The ruling has been widely interpreted as a setback for Obama’s second-term focus on the environment, but a close reading of the ruling shows that not a whole lot will actually change. My Slate colleague Mark Stern has the main takeaway:
This ruling does not invalidate the mercury regulations altogether. Rather, it simply requires the EPA to reconsider costs to power plants before deciding whether the regulations are “appropriate and necessary.” Presuming it considers these costs and decides that the regulations remain necessary, the EPA may again impose the new emissions standards.
Today’s ruling is essentially just a delay in what is likely to be an inevitable crackdown on coal emissions. “It is very likely that the mercury rule will ultimately be upheld, and that it will remain in place as the legal process continues,” Richard Revesz, director of the Institute for Policy Integrity and dean emeritus of NYU Law School, said in a press release.
Long after it was first discovered that there’s a lot of energy stored in those dirty black rocks, coal remains one of the world’s leading power sources.* Regardless of Monday’s Supreme Court decision, that is changing.
Coal use in America is dying a long, slow death as cheaper and cleaner sources of energy emerge.

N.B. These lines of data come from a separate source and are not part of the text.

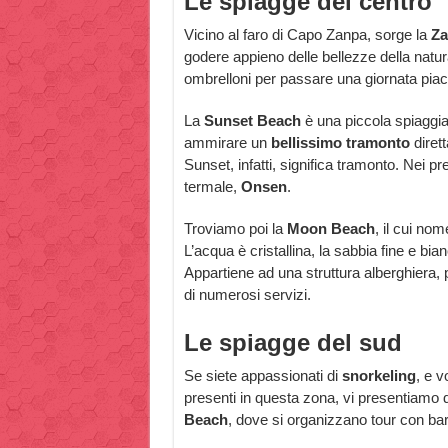
Le spiagge del centro
Vicino al faro di Capo Zanpa, sorge la
Za
godere appieno delle bellezze della natura.
ombrelloni per passare una giornata piac
La
Sunset Beach
è una piccola spiaggia
ammirare un
bellissimo tramonto
diret
Sunset, infatti, significa tramonto. Nei pr
termale,
Onsen
.
Troviamo poi la
Moon Beach
, il cui no
L’acqua è cristallina, la sabbia fine e bi
Appartiene ad una struttura alberghiera, 
di numerosi servizi.
Le spiagge del sud
Se siete appassionati di
snorkeling
, e v
presenti in questa zona, vi presentiamo
Beach
, dove si organizzano tour con ba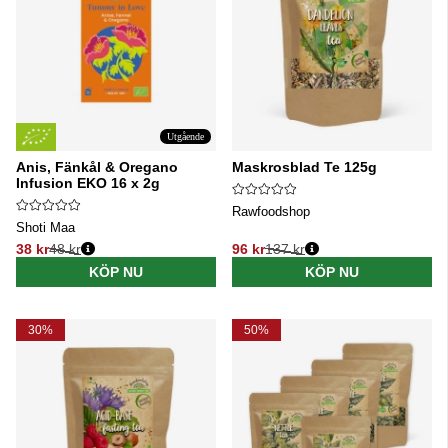
Utgående
Anis, Fänkål & Oregano
Maskrosblad Te 125g
Infusion EKO 16 x 2g
Rawfoodshop
Shoti Maa
38 kr
48 kr
96 kr
137 kr
Ordinarie pris:
Ordinarie pris:
KÖP NU
KÖP NU
30%
50%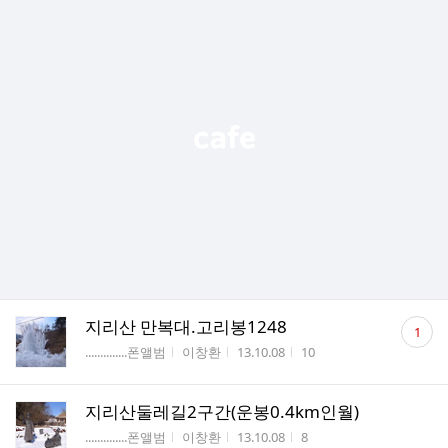
댓
지리산 만복대.고리봉1248
1
글
게시판명
작성자
작성시간
조회수
..............폰앨범
이창환
13.10.08
10
수
지리산둘레길2구간(운봉0.4km인월)
게시판명
작성자
작성시간
조회수
..............폰앨범
이창환
13.10.08
8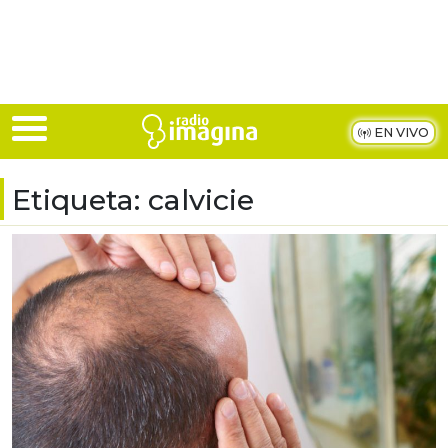
Skip to main content
EN VIVO
Etiqueta:
calvicie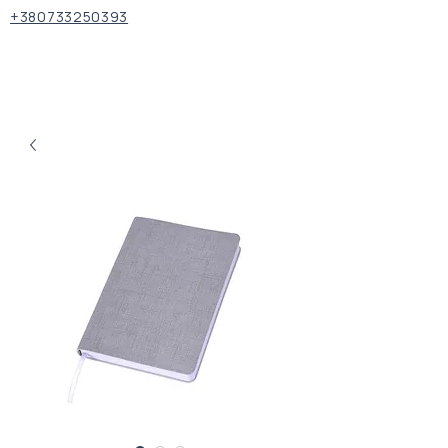
+380733250393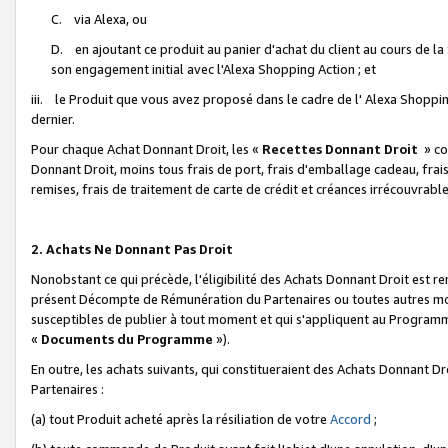
C. via Alexa, ou
D. en ajoutant ce produit au panier d'achat du client au cours de l
son engagement initial avec l'Alexa Shopping Action ; et
iii. le Produit que vous avez proposé dans le cadre de l' Alexa Shopping
dernier.
Pour chaque Achat Donnant Droit, les «
Recettes Donnant Droit
» co
Donnant Droit, moins tous frais de port, frais d'emballage cadeau, frais
remises, frais de traitement de carte de crédit et créances irrécouvrabl
2. Achats Ne Donnant Pas Droit
Nonobstant ce qui précède, l'éligibilité des Achats Donnant Droit est re
présent Décompte de Rémunération du Partenaires ou toutes autres moda
susceptibles de publier à tout moment et qui s'appliquent au Programme 
«
Documents du Programme
»).
En outre, les achats suivants, qui constitueraient des Achats Donnant D
Partenaires :
(a) tout Produit acheté après la résiliation de votre
Accord
;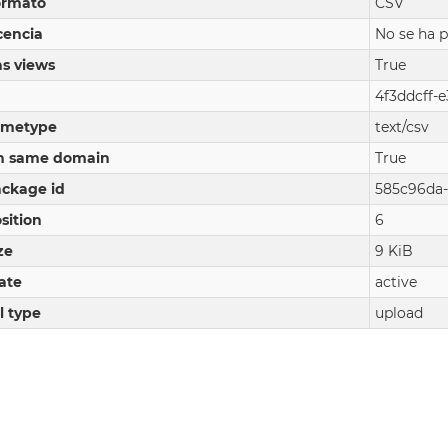
ormato
CSV
cencia
No se ha p
s views
True
4f3ddcff-
imetype
text/csv
n same domain
True
ckage id
585c96da-
sition
6
ze
9 KiB
ate
active
l type
upload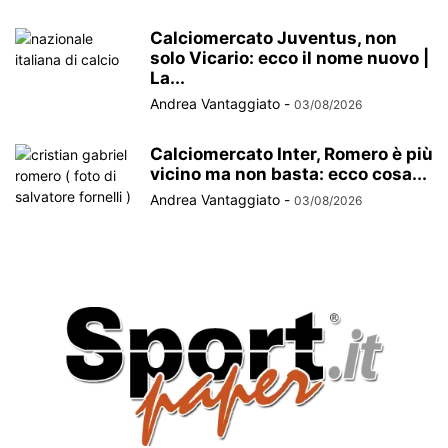
Calciomercato Juventus, non
solo Vicario: ecco il nome nuovo |
La...
Andrea Vantaggiato
-
03/08/2026
Calciomercato Inter, Romero è più
vicino ma non basta: ecco cosa...
Andrea Vantaggiato
-
03/08/2026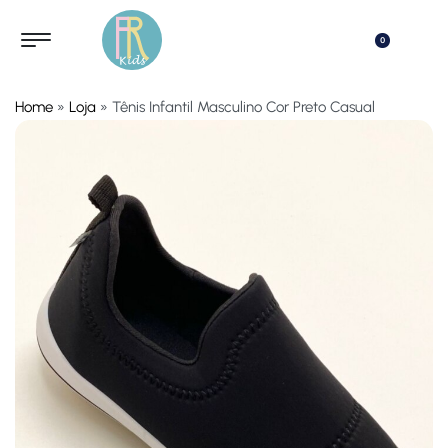
0
Home
»
Loja
»
Tênis Infantil Masculino Cor Preto Casual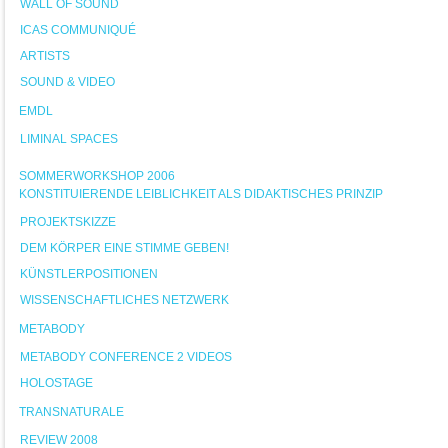
WALL OF SOUND
ICAS COMMUNIQUÉ
ARTISTS
SOUND & VIDEO
EMDL
LIMINAL SPACES
SOMMERWORKSHOP 2006
KONSTITUIERENDE LEIBLICHKEIT ALS DIDAKTISCHES PRINZIP
PROJEKTSKIZZE
DEM KÖRPER EINE STIMME GEBEN!
KÜNSTLERPOSITIONEN
WISSENSCHAFTLICHES NETZWERK
METABODY
METABODY CONFERENCE 2 VIDEOS
HOLOSTAGE
TRANSNATURALE
REVIEW 2008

This historic shift has been led by a boom in domestic natural gas, quickly expanding sources of cheap renewable energy, and awareness of coal’s damaging effects on public health and the environment. Earlier this year, a study concluded that, in order to preserve a safe and stable climate, the vast majority of the world’s coal reserves must stay in the ground. The Obama administration’s proposed rules, now delayed, essentially just sped up a process that’s taking place anyway.
Americans are overwhelmingly in favor of our transition away from coal. Coal use has already peaked in the U.S. and may have also peaked in places like China, years earlier than expected. China burns about as much coal as the rest of the world combined, and Chinese citizens are rightly fed up with how dirty the air there has become—estimates suggest that it contributes to hundreds of thousands of premature deaths each year. Since its release a few months ago, a documentary called Under the Dome has garnered hundreds of millions of views in China. (The Chinese government initially celebrated the film but then censored it.) It seems China, too, now has its own war on coal. Expect other major emitters, like India, to follow.

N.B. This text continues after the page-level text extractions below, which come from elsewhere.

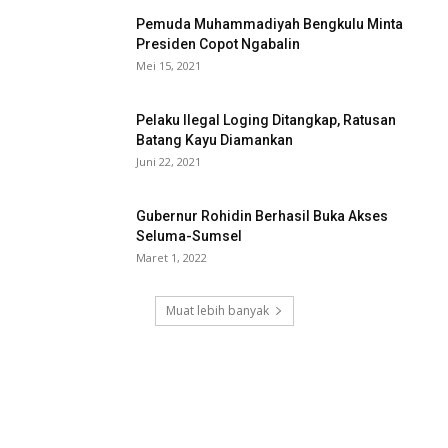
Pemuda Muhammadiyah Bengkulu Minta
Presiden Copot Ngabalin
Mei 15, 2021
Pelaku Ilegal Loging Ditangkap, Ratusan
Batang Kayu Diamankan
Juni 22, 2021
Gubernur Rohidin Berhasil Buka Akses
Seluma-Sumsel
Maret 1, 2022
Muat lebih banyak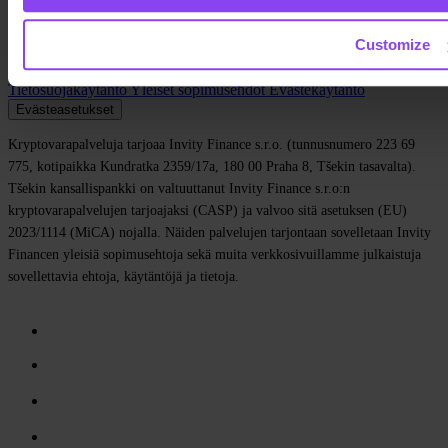
Media
Affiliate
Ura
Customize
Yhteystiedot
Tietosuojakäytäntö
Yleiset sopimusehdot
Evästekäytäntö
Evästeasetukset
Kryptovarapalveluja tarjoaa Invity Finance s.r.o. (tunnusnumero 223 69
775, kotipaikka Kundratka 2359/17a, 180 00 Praha 8, Tšekin tasavalta).
Tšekin kansallispankki on valtuuttanut Invity Finance s.r.o:n
kryptovarapalvelujen tarjoajaksi (CASP) ja valvoo sitä asetuksen (EU)
2023/1114 (MiCA) nojalla. Näiden palvelujen tarjontaan sovelletaan Invity
Financen yleisiä sopimusehtoja sekä muita verkkosivuillamme julkaistuja
sovellettavia ehtoja, käytäntöjä ja tietoja.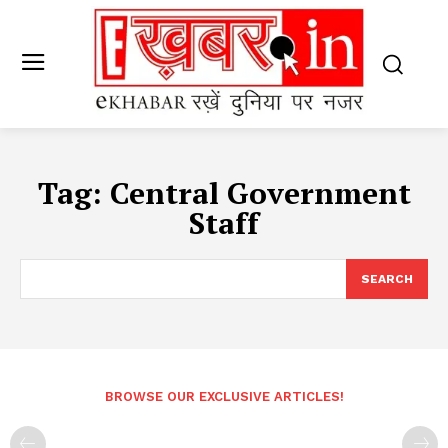
Tag:
Central Government
Staff
SEARCH
BROWSE OUR EXCLUSIVE ARTICLES!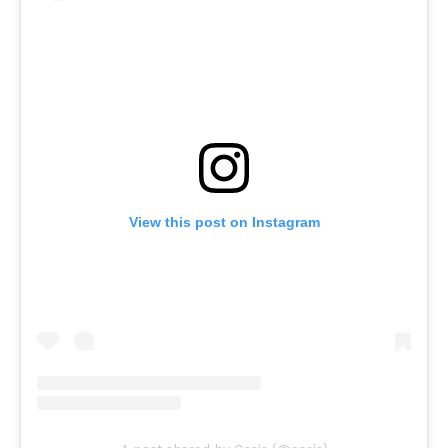
View this post on Instagram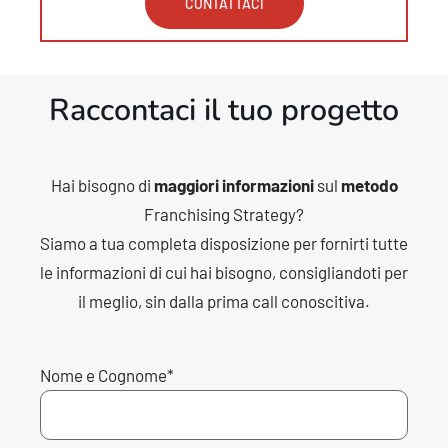
CONTATTACI
Raccontaci il tuo progetto
Hai bisogno di
maggiori informazioni
sul
metodo
Franchising
Strategy?
Siamo a tua completa disposizione per fornirti tutte
le informazioni di cui hai bisogno, consigliandoti per
il meglio, sin dalla prima call conoscitiva.
Nome e Cognome*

For a bit, it seemed like America would just send overseas all the coal it wasn’t using at home, but that too looks like a dead end for the industry. U.S. coal exports declined a whopping 17 percent just between 2013 and 2014. Beyond mercury and smog, coal is the most carbon-intensive source of energy, and a huge contributor to climate change. That means the shift away from coal needs to happen as quickly as possible.
After the Supreme Court ruling was released, coal stocks spiked with the prospect of perhaps a few more years delay before the mercury emissions rules go into effect. The stock of Peabody Coal, America’s biggest coal company, closed up more than 9 percent on Monday. But—get this—it is down a whopping 67 percent so far this year. That’s a pretty good indication that Monday’s Supreme Court ruling is a mere blip in a long-term market-driven shift away from coal.
What’s more, Monday’s ruling actually strengthens the government’s case in defending legal challenges to the Obama administration’s plan to reduce power plant emissions. The quirk here is that, according to Clear Air Act scholars, the order of the regulations matters: Coal companies didn’t want to navigate a mandate to reduce carbon emissions after a separate rule to limit mercury was already on the books. If the carbon dioxide rule can be finalized first—which is more likely with Monday’s delay to the mercury rule—it may pave the way for tougher emissions standards to happen sooner. And that just might be the death knell for coal.
*Correction, July 1, 2015: This post originally suggested that coal was discovered 165 years ago. It was discovered long before that; there is archaeological evidence of its use nearly 2,000 years ago in ancient Rome and among the Hopi Indians of the American Southwest more than 700 years ago.